A weaponised narrative is a type of information attack that “undermines an opponent’s civilisation, identity, and will…by generating confusion, complexity, and political and social schisms [which] confounds response on the part of the defender,” according to the Weaponised Narrative Institute.
In this case, the constant talk of a supposed Australian hostility to China or Chinese people echoes talking points from sources linked to the Chinese Communist Party. While it may just reflect the views of the authoritarian party, information used in this way can be ginned up to damage a targeted nation.

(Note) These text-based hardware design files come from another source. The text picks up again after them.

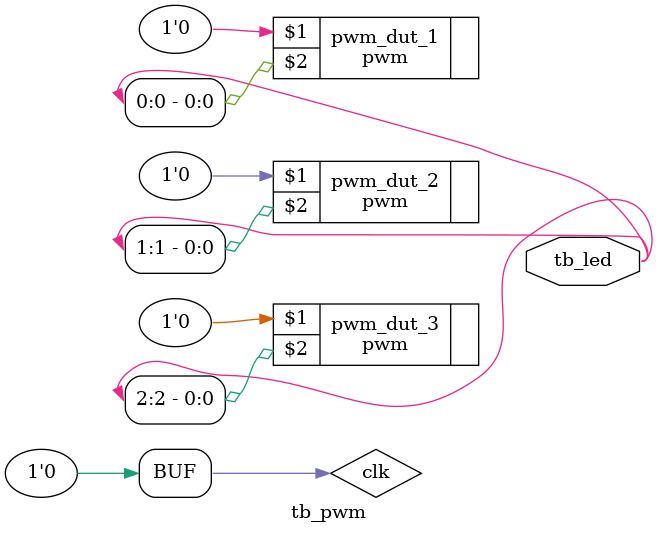
<source format=sv>
`timescale 1ps / 1ps
module tb_pwm(output logic[15:0] tb_led);

    logic clk;

    pwm #(10, 1) pwm_dut_1(clk, tb_led[0]);
    pwm #(10, 4) pwm_dut_2(clk, tb_led[1]);
    pwm #(10, 9) pwm_dut_3(clk, tb_led[2]);

    initial begin

        repeat (50) begin
            clk = 1;
            #1;
            clk = 0;
            #1;
        end
    end
endmodule

</source>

Unlike simple “soft power” that all nations, including Australia, seek to build in order to influence other nations, weaponised narrative is a form of coercive power, where ideas, fears, perceptions can be directed at a nation, or even a community within a nation.
While weaponised narratives have arguably existed as long as conflict has, the internet has created new possibilities to amplify and target the message. These narratives online have become all-too-common in recent years.
When high school students in the US rose in rebellion about lax gun laws, they were smeared as “crisis actors” by pro-gun advocates in the US. Even if the claim was not true, it sowed doubt in the public’s mind, shifting the story for long enough to slow its momentum in national affairs.
Likewise, after Britain blamed Russia for the nerve agent poisoning of ex-Russian agent Sergei Skripal and his daughter Yulia, a wave of narratives were unleashed that placed the blame back on Britain, in an effort to confuse the public and fracture the British public’s will to confront Russia.
As the internet matures, the ways of exploiting it to disseminate propaganda do, as well.